= Requirement A =
Answer these questions about the Freedom Summer article below, one answer per line, marked as the questions are:
(i) Which book did Hornbeck discover before she and Potten chose Randall as a film subject?
(ii) From which college did Momeyer receive his philosophy degree?
(iii) According to Momeyer, what did Bob Moses tell the volunteers on June 27 about Schwerner, Chaney and Goodman?
= Requirement B =
Pick up the Freedom Summer article below after its last sentence and keep writing it.

= Text for analysis =
========
The students made mini documentary films of various subjects that will be worked into the larger documentary Conkwright is producing and hopes to complete later this year.

Potten and classmate Sarah Hornbeck chose Randall as a film subject after Hornbeck discovered his book, Faces of Freedom Summer: The Photographs of Herbert Randall (University of Alabama Press, 2001).

"The stories he told were so in-depth and incredible," said Potten, who graduated in May.

Conkwright said she hopes the experience made her students realize they aren't so different from the Freedom Summer volunteers 50 years ago.

"I wanted them to realize they have the power to make change," she said, "and also that they have a voice."

 A chance to back out

The ink was barely dry on Momeyer's philosophy degree from Allegheny College when the 22-year-old Pennsylvania native arrived in Oxford to assist with training in nonviolent resistance.

He played the victim in simulated attacks to show other volunteers how to protect themselves, as he had done during his own civil rights activism in Nashville and elsewhere during the previous two years.

In a chapter he wrote in Finding Freedom: Memorializing the Voices of Freedom Summer (Miami University Press, 2013), Momeyer shared that he had experienced assaults with "scalding water, bricks, fists and clubs" and was repeatedly jailed.

On June 27 — the last day of training and four days after the burned-out station wagon was found — Momeyer recalled SNCC leader Bob Moses telling the volunteers that Schwerner, Chaney and Goodman were presumed dead. If any volunteers didn't want to travel south, this was their chance to back out and that there was no shame in that, he said.
========
= Dataset records =
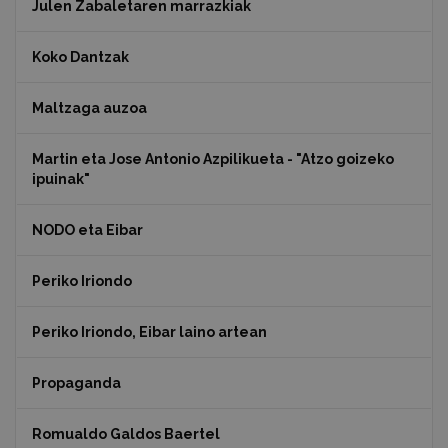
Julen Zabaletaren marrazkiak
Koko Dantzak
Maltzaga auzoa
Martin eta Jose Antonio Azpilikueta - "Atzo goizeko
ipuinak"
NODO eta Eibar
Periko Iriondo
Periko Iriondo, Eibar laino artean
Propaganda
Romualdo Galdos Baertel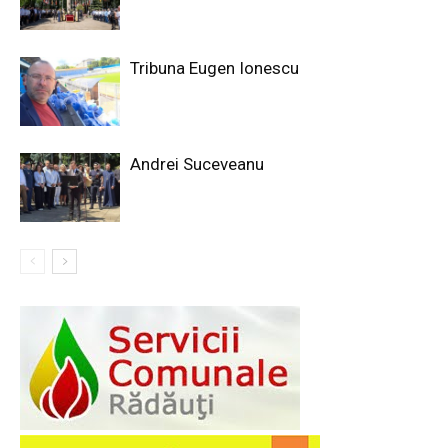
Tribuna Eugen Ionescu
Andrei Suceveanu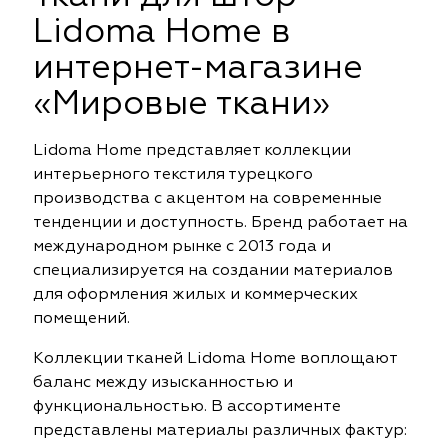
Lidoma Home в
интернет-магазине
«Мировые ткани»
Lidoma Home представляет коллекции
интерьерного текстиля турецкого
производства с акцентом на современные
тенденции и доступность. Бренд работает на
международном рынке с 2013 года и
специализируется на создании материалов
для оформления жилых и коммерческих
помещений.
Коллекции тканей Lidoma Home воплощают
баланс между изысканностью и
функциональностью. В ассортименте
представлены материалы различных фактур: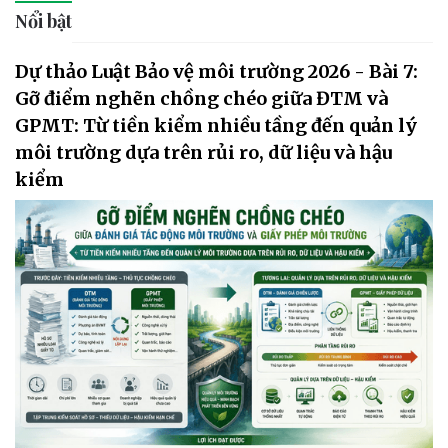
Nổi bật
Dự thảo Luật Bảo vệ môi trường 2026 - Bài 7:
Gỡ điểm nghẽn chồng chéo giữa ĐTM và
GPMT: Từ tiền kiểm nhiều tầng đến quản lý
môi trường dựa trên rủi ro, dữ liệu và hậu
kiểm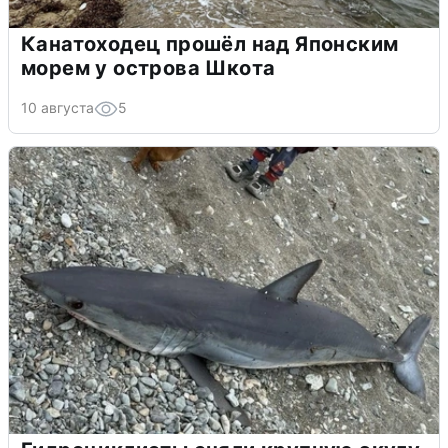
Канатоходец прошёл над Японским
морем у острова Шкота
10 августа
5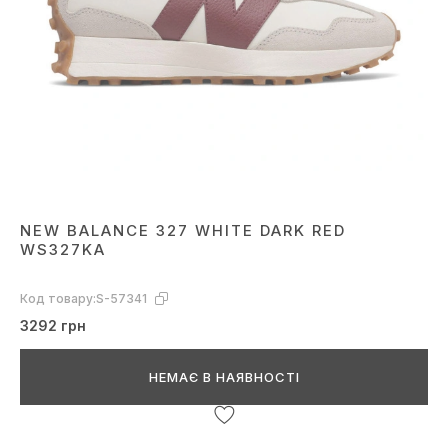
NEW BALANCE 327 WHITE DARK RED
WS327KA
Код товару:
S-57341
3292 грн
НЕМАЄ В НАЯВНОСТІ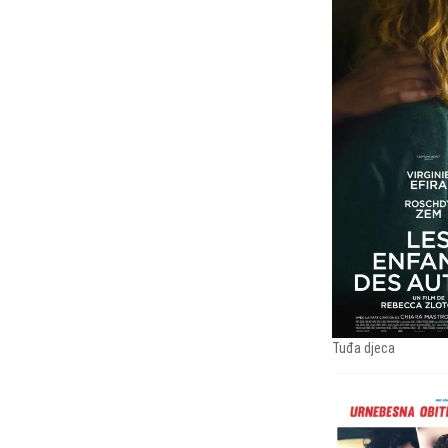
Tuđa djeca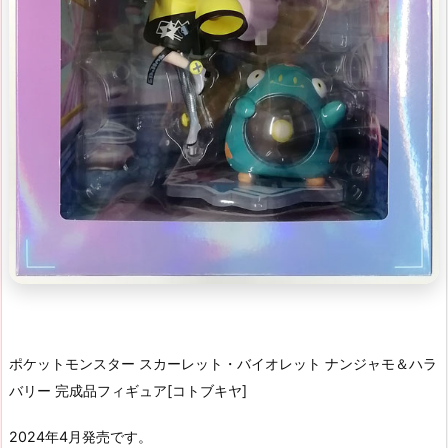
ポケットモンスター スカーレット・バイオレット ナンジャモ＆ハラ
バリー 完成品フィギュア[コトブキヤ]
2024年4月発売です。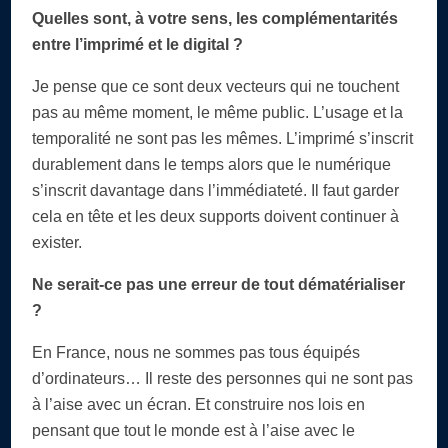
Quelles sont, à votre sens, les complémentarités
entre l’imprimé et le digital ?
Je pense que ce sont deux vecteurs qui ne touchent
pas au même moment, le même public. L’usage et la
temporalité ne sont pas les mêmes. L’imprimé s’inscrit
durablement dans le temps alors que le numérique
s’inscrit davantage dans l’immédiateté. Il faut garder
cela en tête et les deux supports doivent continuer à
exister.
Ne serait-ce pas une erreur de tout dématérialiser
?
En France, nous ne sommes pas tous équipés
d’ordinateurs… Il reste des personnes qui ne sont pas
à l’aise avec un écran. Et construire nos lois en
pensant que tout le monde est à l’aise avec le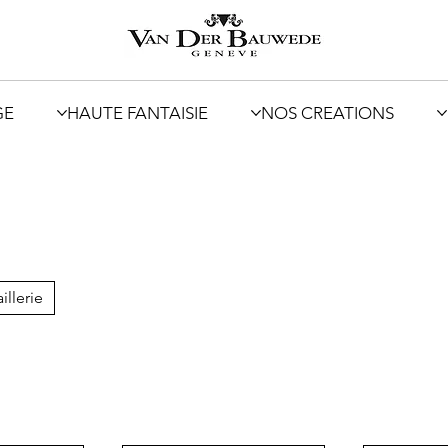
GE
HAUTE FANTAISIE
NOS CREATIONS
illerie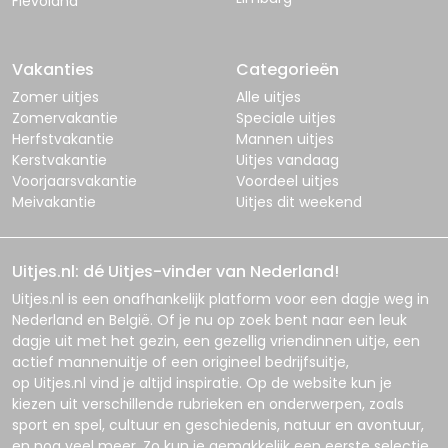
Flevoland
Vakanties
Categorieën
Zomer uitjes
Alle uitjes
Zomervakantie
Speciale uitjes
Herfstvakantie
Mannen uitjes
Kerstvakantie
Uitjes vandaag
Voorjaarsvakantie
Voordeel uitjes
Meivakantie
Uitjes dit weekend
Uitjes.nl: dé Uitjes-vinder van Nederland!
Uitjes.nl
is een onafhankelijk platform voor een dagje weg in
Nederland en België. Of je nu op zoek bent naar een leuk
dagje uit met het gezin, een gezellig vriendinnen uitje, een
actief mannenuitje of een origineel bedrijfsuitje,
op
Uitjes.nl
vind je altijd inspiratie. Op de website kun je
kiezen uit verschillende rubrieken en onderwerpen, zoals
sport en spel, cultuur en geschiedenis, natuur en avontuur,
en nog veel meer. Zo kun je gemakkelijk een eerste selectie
========
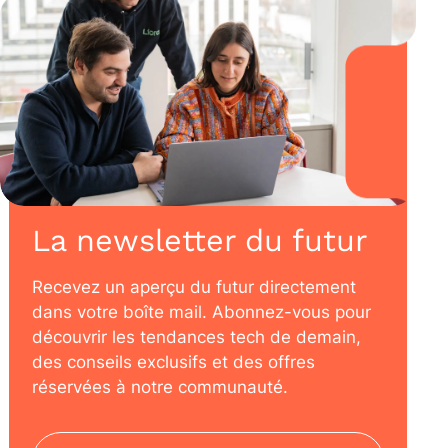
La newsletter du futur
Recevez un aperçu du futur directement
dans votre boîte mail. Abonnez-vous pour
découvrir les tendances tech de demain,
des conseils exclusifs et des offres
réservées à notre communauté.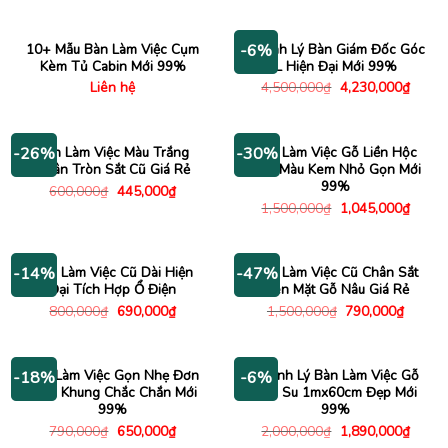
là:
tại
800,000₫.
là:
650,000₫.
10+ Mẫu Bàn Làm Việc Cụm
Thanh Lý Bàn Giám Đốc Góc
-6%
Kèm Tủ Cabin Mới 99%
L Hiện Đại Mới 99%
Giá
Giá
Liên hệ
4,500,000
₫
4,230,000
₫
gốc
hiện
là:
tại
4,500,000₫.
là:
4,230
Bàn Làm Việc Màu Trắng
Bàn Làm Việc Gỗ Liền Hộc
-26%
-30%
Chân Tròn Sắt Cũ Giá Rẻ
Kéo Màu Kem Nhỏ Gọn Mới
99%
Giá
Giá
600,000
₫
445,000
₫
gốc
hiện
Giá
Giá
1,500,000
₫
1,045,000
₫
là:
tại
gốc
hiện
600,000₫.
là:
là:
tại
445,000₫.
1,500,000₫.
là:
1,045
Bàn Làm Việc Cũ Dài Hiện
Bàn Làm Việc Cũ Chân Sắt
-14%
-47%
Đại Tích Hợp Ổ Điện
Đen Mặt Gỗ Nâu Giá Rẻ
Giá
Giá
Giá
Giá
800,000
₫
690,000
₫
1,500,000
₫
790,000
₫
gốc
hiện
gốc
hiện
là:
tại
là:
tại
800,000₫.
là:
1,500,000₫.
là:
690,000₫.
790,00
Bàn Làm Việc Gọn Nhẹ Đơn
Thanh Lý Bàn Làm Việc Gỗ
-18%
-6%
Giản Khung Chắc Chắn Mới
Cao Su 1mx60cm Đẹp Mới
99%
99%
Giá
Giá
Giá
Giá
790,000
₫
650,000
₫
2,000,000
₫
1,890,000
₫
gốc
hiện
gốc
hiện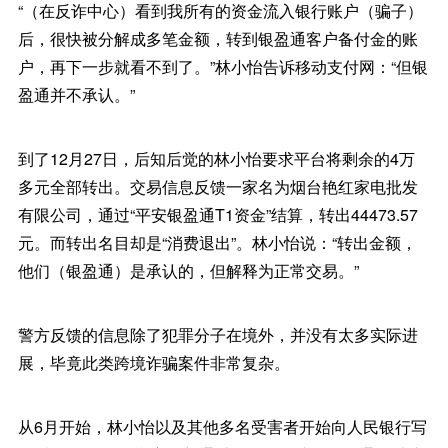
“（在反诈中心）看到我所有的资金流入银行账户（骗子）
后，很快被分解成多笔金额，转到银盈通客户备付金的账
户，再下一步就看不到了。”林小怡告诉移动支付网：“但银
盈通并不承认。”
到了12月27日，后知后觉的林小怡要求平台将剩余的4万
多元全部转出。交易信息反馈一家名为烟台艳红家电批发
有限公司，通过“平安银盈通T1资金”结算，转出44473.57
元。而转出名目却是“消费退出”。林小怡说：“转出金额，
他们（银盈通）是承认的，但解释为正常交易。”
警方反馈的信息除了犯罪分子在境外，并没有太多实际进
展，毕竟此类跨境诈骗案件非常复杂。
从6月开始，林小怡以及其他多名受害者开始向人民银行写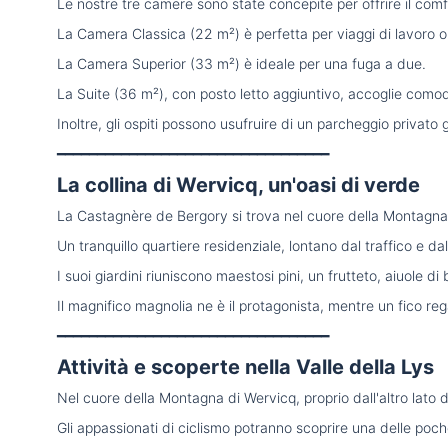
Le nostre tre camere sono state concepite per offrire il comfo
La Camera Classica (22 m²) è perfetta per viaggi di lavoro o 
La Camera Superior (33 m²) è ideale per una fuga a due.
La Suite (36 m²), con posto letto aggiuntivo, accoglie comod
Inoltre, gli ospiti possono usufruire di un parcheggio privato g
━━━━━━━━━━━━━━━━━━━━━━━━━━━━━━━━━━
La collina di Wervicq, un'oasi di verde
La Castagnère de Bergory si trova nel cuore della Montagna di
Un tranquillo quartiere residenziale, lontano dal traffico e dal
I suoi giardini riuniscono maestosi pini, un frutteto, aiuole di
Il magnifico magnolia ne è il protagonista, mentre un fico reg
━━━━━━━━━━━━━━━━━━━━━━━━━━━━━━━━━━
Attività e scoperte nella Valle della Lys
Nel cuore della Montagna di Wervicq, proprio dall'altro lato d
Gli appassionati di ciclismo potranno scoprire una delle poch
========
= Result A =
(i) Faces of Freedom Summer: The Photographs of Herbert Randall
(ii) Allegheny College
(iii) That they were presumed dead

= Result B =
Volunteers practice non-violent resistance during Freedom Summer training

Volunteers practice non-violent resistance during Freedom Summer training at Western College for Women (photo by Ted Polumbaum, Newseum Collection).

"The next day people got on buses and in cars and headed to Mississippi," Momeyer recounted.

An impetus for national change

Momeyer, who went to Georgia, said the public outrage over what happened to the three activists galvanized the nation and undoubtedly helped pass the landmark Civil Rights Act of 1964.

Congress passed it July 2. On Aug. 4, the bodies of Schwerner, Goodman and Chaney were found in an earthen dam on a local farm near Philadelphia, Miss., not far from the burned-out church.

The state of Mississippi made no arrests but the U.S. Justice Department indicted more than a dozen suspects for violating the men's civil rights — the only way the federal government was able to get jurisdiction in the case.

Seven of the 18 defendants, including a deputy sheriff, were found guilty but none on murder charges, according to the Federal Bureau of Investigation.

On June 21, 2005, white supremacist and part-time Baptist minister Edgar Ray Killen, 80, was convicted of three counts of manslaughter and sentenced to 60 years in prison.

Marking the 50th anniversary

Momeyer, who has lived in Oxford nearly 45 years, said he's proud Miami — which acquired Western College for Women in 1974 — has taken ownership of this important civil rights history and is marking the 50th anniversary in several ways.

Ann Elizabeth Armstrong, associate professor of theatre who created the walking tour in 2004 for the 40th anniversary, is still involved in coming up with new ways to share the story of Freedom Summer with new audiences.

Myka Lipscomb, junior theatre major, left, and Dayday Robinson, graduate student in theatre, reflect at the Freedom Summer Memorial

Myka Lipscomb, junior theatre major (left), and Dayday Robinson, graduate student in theatre, reflect at the Freedom Summer Memorial on Miami's Western campus. They are guides for the "Walk with Me" Freedom Summer interactive walking tour (photo by Margo Kissell).

She has been awarded a nearly $60,000 grant from the National Endowment for the Humanities to develop a prototype for a location-based app and Web-based game for her project, "Orientation to the Mississippi Summer Project: An Interactive Quest for Social Justice."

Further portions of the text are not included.